“We’ll be there. Wouldn’t miss it for the world.” I smile.
As I try on both dresses, we agree the pink one is the one, although it’s a little tight of course, in the bust area.
“Char, you have a killer body. I’d die to have your boobs. They are so full.” She grabs my breasts catching me off guard, so I smack her hands away. “I’m guessing Lex doesn’t complain.”
“Haha, very funny.”
Adriana sits on the floor placing pins in the hem where she’ll alter the dress. I stand still, a little caught up in the moment. I wonder what it will be like to be standing one day being fitted for my own wedding dress. It will be lace, something simple yet classic. I’m not one for big weddings, just something intimate with close family and friends.
Shit! Why am I thinking about this again?
“Do you think that one day you will marry him?” she asks, hesitating slightly.
“I don’t know. You know I was never one of those chicks who dreamed of their wedding day since they were born like you.” I grin at her knowingly. “I didn’t think of the future, I only ever thought of that very moment. We were young… well, I was young. Eighteen was too young for me to consider marriage.”
“What about now?”
“Adriana, it’s complicated.”
“What’s so complicated? Break it off with Julian. Lex loves you… you love him. You’ve forgiven him. Time to move on and spend the rest of your life with each other and make beautiful babies that I can spoil rotten.”
The weight of her words bares heavy on my soul. It seems too surreal, having this conversation about marriage and babies with Lex. I try to hide my feelings, but the wave of panic rushes through me like a wild storm kickstarting my heart into overdrive.
“Char, are you okay?”
I kneel on the floor and place my hands over my face. The weight of the phoenix is swaying as I rock back and forth. The tears flow, and I beg myself to stop crying, not to break down anymore but the feelings are too forceful.
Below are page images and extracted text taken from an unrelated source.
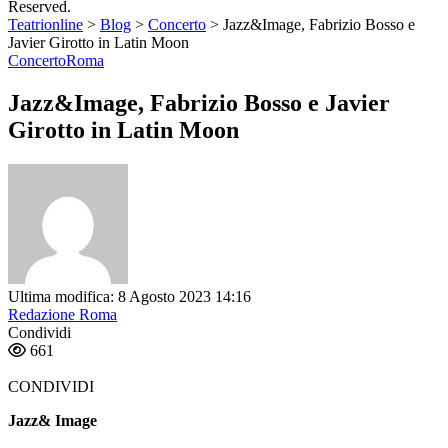
Reserved.
Teatrionline
>
Blog
>
Concerto
>
Jazz&Image, Fabrizio Bosso e
Javier Girotto in Latin Moon
Concerto
Roma
Jazz&Image, Fabrizio Bosso e Javier
Girotto in Latin Moon
Ultima modifica: 8 Agosto 2023 14:16
Redazione Roma
Condividi
661
CONDIVIDI
Jazz& Image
Adriana drops her sewing kit, holding onto me tight. There are no words, she doesn’t ask, and I don’t offer. She just holds me. In that moment, I realize how much I’ve missed and needed her, my best friend, to wash away my anxiety over this whole sorry ordeal.
“I’m so sorry, Adriana,” I choke as the tears trickle down my cheeks.
“Charlie, look at me.” I gaze into her eyes, praying she understands. Adriana knows me better than I know myself sometimes. “You need to open up. This demon you’re carrying, you need to set it free.”
“I thought I did. I was fine and had moved on, but then he came back into my life, and I’m a mess. I miss him so much, but I loathe him at the same time. I don’t want him to hurt me again.”
She holds onto me, quiet for what seems like forever until I manage to compose myself. Passing me a box of tissues, I clean up my face then she tucks my hair behind my ear and smiles.
“I don’t mean to push you. I’m sorry. But Charlie, you have to realize Lex knows the mistake he made, and it pains him every day that he put you through that. There’s nothing in the world he wouldn’t do for you, and hurting you again isn’t an option. He loves you way too much.”
“But Adriana—”
“Charlie, Lex was a stranger to our family after you left. He barely spoke to us, to anyone for that matter unless it was work-related. He shut himself off from the world. He caused my mother endless worry. Suddenly, you have brought him out whole again, and…” she chokes up, grabbing a tissue, “… I can’t thank you enough. We’ve missed him.”
“Your parents know about me?” I ask, shocked at the thought.
It might have been years ago, but I still feel guilty for how I treated them. They were so good people, treating me like their own, and I ruined their family.
“They saw a change in Lex the past few weeks and asked me what’s going on. I told them about you.”
“And?”
“Mom was happy. She alw
ays felt terrible for how she treated you on the street that day. Dad, well, he’s very hard to read… much like Lex sometimes.”
“Adriana, I don’t know if I’ve fully forgiven him. I’m reminded of the hurt when he’s near me. How do I even get past that?”
“You talk to him. You tell him exactly how you feel, exactly how you felt back then. You be one-hundred percent honest with him.”